Task directions — Turn the data below into a numbered list, leaving out any blank lines.

Records provided —
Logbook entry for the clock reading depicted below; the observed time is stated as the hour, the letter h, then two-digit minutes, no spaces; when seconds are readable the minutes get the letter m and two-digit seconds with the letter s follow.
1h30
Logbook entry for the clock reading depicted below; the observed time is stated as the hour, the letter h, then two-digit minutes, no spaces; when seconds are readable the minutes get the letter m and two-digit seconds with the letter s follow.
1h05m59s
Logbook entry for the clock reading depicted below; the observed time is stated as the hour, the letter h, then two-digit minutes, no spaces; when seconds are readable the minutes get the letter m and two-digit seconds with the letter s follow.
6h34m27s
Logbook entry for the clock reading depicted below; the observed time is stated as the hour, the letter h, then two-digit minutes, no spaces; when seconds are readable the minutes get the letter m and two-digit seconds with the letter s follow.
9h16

Result below —
1. Logbook entry for the clock reading depicted below; the observed time is stated as the hour, the letter h, then two-digit minutes, no spaces; when seconds are readable the minutes get the letter m and two-digit seconds with the letter s follow.
2. 1h30
3. Logbook entry for the clock reading depicted below; the observed time is stated as the hour, the letter h, then two-digit minutes, no spaces; when seconds are readable the minutes get the letter m and two-digit seconds with the letter s follow.
4. 1h05m59s
5. Logbook entry for the clock reading depicted below; the observed time is stated as the hour, the letter h, then two-digit minutes, no spaces; when seconds are readable the minutes get the letter m and two-digit seconds with the letter s follow.
6. 6h34m27s
7. Logbook entry for the clock reading depicted below; the observed time is stated as the hour, the letter h, then two-digit minutes, no spaces; when seconds are readable the minutes get the letter m and two-digit seconds with the letter s follow.
8. 9h16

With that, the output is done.